*** Exercise passage ***
On September 2, the BBC World Service Inquiry programme published transcripts of four expert’s viewpoints on the future of nuclear energy technology. In this week’s News in Depth, I will discuss this article and take a critical look at the perspectives shared by the interviewees.
Four Viewpoints, One Theme
First, we hear from Tatsujiro Suzuki – Director of Research Centre for nuclear weapons abolition at Nagasaki University and former Vice-Chairman of Japan’s Atomic Energy Commission. Mr. Suzuki was Chair of the Commission at the time of the 2011 Japanese earthquake and subsequent Fukushima disaster. His recent career change – from nuclear regulatory official to nuclear critic – reflects the difficult journey Japan has faced in the last four years.
I personally felt very responsible for the event and I felt very sorry for the Fukushima people… This kind of accident has a serious social, ethical, political impact on their lives.
He is pessimistic that the people of Japan will be able to support any serious return to nuclear energy, saying that
In the public mind there was no clear connection between the peaceful use of nuclear energy and nuclear weapons… [Fukushima] is a huge, huge loss of public trust.
Next, Miranda Shreuers – a research director at the Free University in Berlin and a member of the commission to determine Germany’s nuclear policy – unequivocally states that she doesn’t believe Germany “could every again live with nuclear power.”
Gabrielle Hecht – a Professor of History at the University of Michigan – then speaks to the growth of nuclear energy in developing nations across Africa and argues that’s the path of those countries is similar to western nations in the 1950s,
The prospect of having abundant electricity in place where there are very often electricity brownouts and blackouts, and where large parts of the country are not electrified, is huge.
*** Excerpted data ***
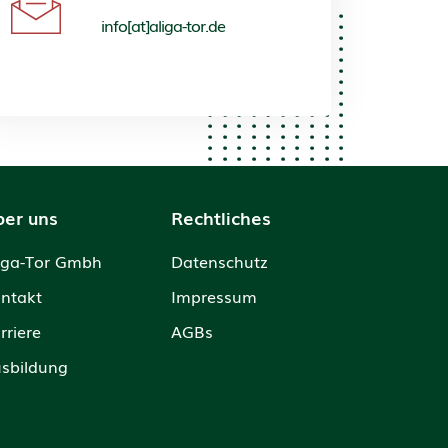
info[at]aliga-tor.de
ber uns
Rechtliches
iga-Tor Gmbh
Datenschutz
ntakt
Impressum
rriere
AGBs
sbildung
***
§ **What to do**
Copy out the entire text on the future of nuclear energy, word for word and line by line, keeping every character, spelling and punctuation mark unchanged.

§ **Exercise result**
On September 2, the BBC World Service Inquiry programme published transcripts of four expert’s viewpoints on the future of nuclear energy technology. In this week’s News in Depth, I will discuss this article and take a critical look at the perspectives shared by the interviewees.
Four Viewpoints, One Theme
First, we hear from Tatsujiro Suzuki – Director of Research Centre for nuclear weapons abolition at Nagasaki University and former Vice-Chairman of Japan’s Atomic Energy Commission. Mr. Suzuki was Chair of the Commission at the time of the 2011 Japanese earthquake and subsequent Fukushima disaster. His recent career change – from nuclear regulatory official to nuclear critic – reflects the difficult journey Japan has faced in the last four years.
I personally felt very responsible for the event and I felt very sorry for the Fukushima people… This kind of accident has a serious social, ethical, political impact on their lives.
He is pessimistic that the people of Japan will be able to support any serious return to nuclear energy, saying that
In the public mind there was no clear connection between the peaceful use of nuclear energy and nuclear weapons… [Fukushima] is a huge, huge loss of public trust.
Next, Miranda Shreuers – a research director at the Free University in Berlin and a member of the commission to determine Germany’s nuclear policy – unequivocally states that she doesn’t believe Germany “could every again live with nuclear power.”
Gabrielle Hecht – a Professor of History at the University of Michigan – then speaks to the growth of nuclear energy in developing nations across Africa and argues that’s the path of those countries is similar to western nations in the 1950s,
The prospect of having abundant electricity in place where there are very often electricity brownouts and blackouts, and where large parts of the country are not electrified, is huge.